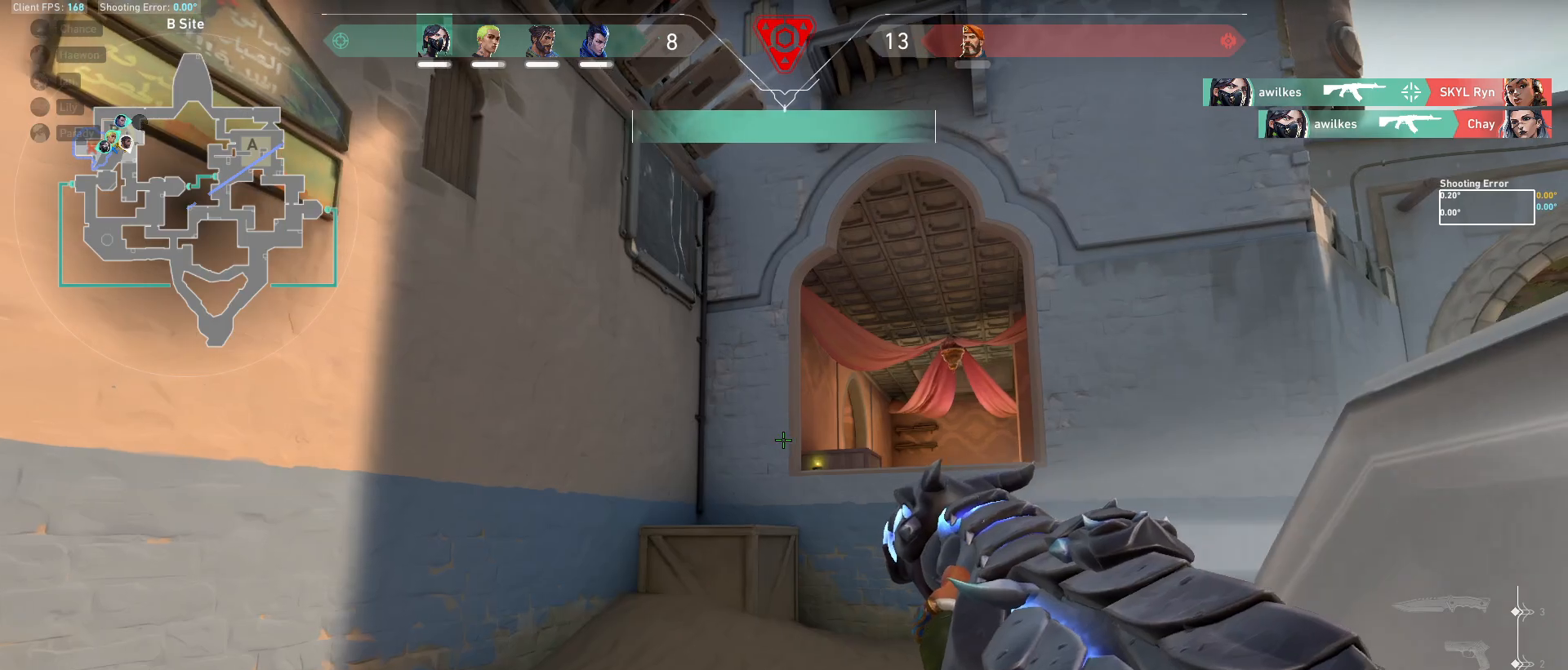
{"keys": ["d"], "mouse": [], "events": [[100, "a", "up"], [100, "d", "down"], [200, "d", "up"], [217, "a", "down"], [283, "w", "down"], [317, "w", "up"], [433, "a", "up"], [433, "d", "down"]]}
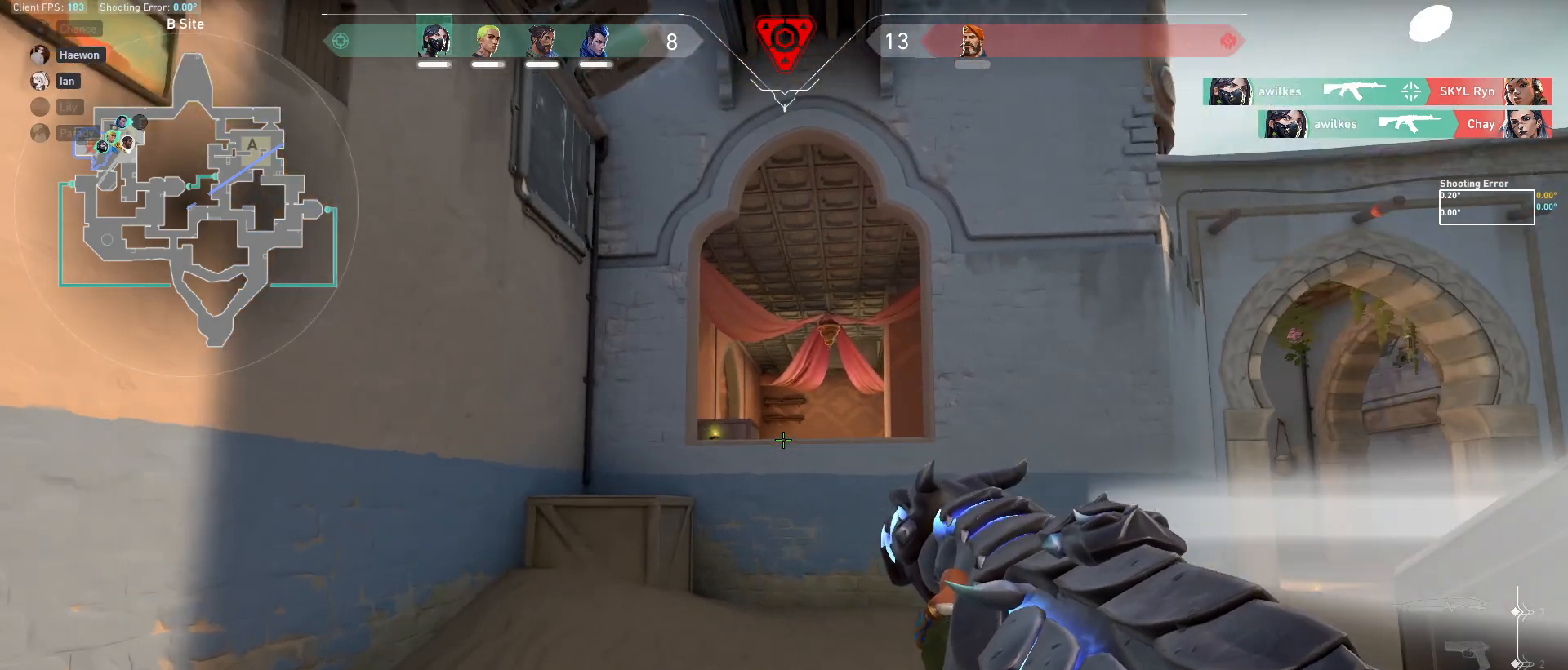
{"keys": ["w"], "mouse": [], "events": [[17, "a", "down"], [50, "d", "up"], [217, "s", "down"], [333, "s", "up"], [467, "w", "down"], [500, "a", "up"]]}
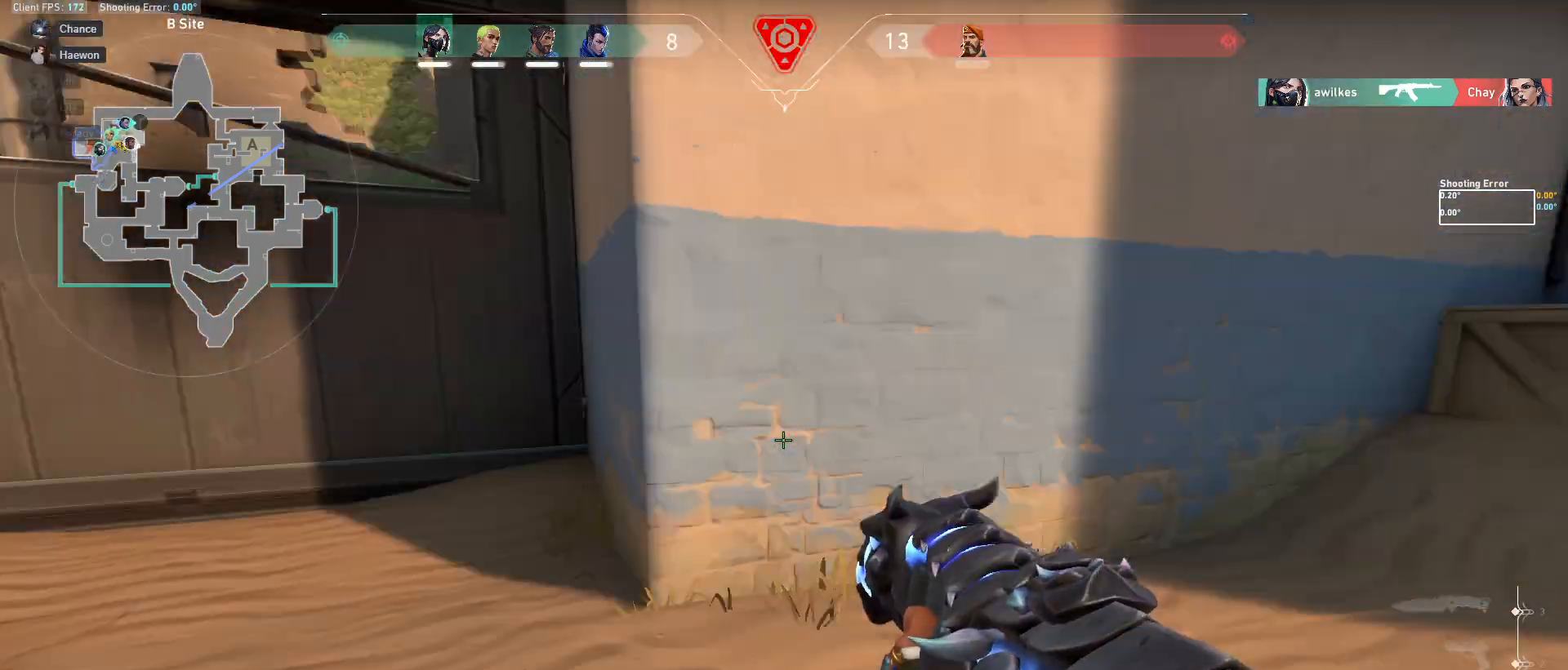
{"keys": ["d", "shift"], "mouse": [], "events": [[67, "d", "down"], [183, "shift", "down"], [433, "w", "up"]]}
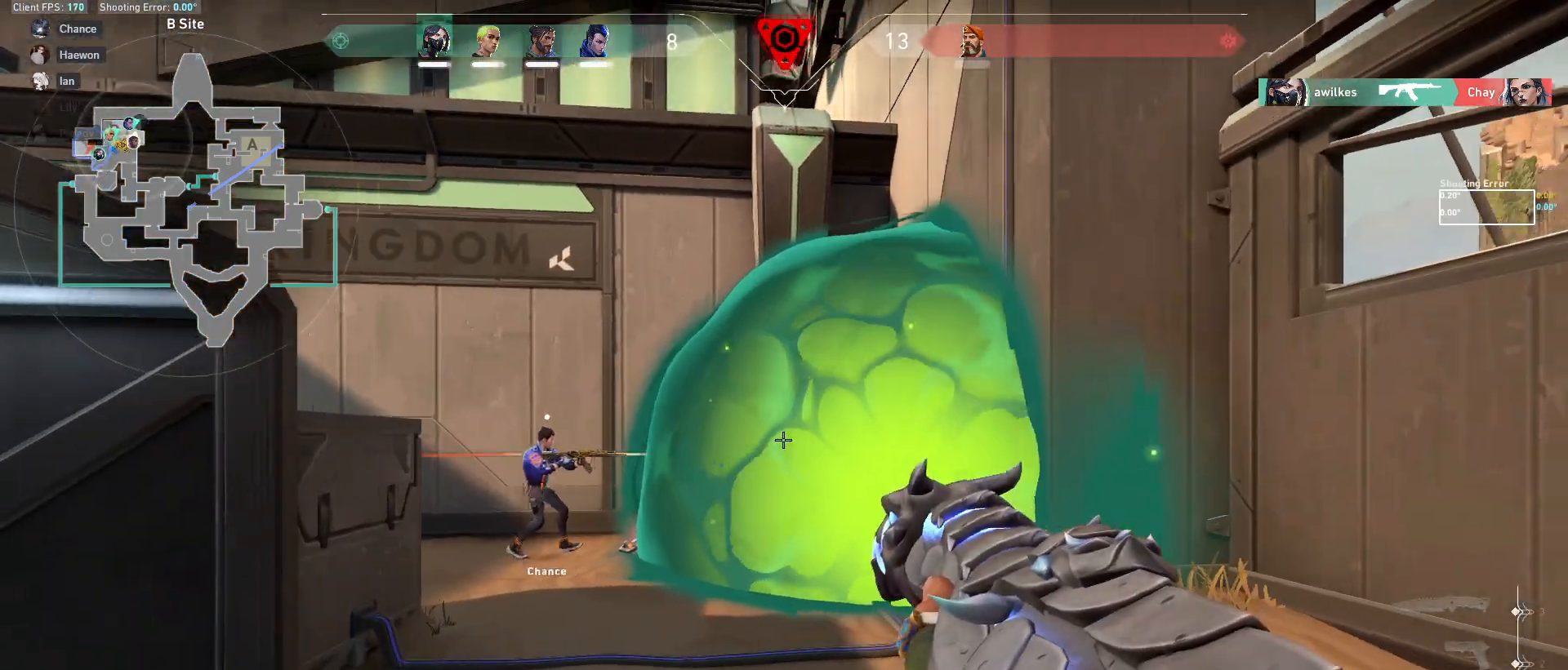
{"keys": ["d", "shift", "w"], "mouse": [], "events": [[17, "w", "down"]]}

* TASK DESCRIPTION
Only the lines containing "shift" are needed; pull them out of the listing.

* WRITTEN SOLUTION
{"keys": ["d", "shift"], "mouse": [], "events": [[67, "d", "down"], [183, "shift", "down"], [433, "w", "up"]]}
{"keys": ["d", "shift", "w"], "mouse": [], "events": [[17, "w", "down"]]}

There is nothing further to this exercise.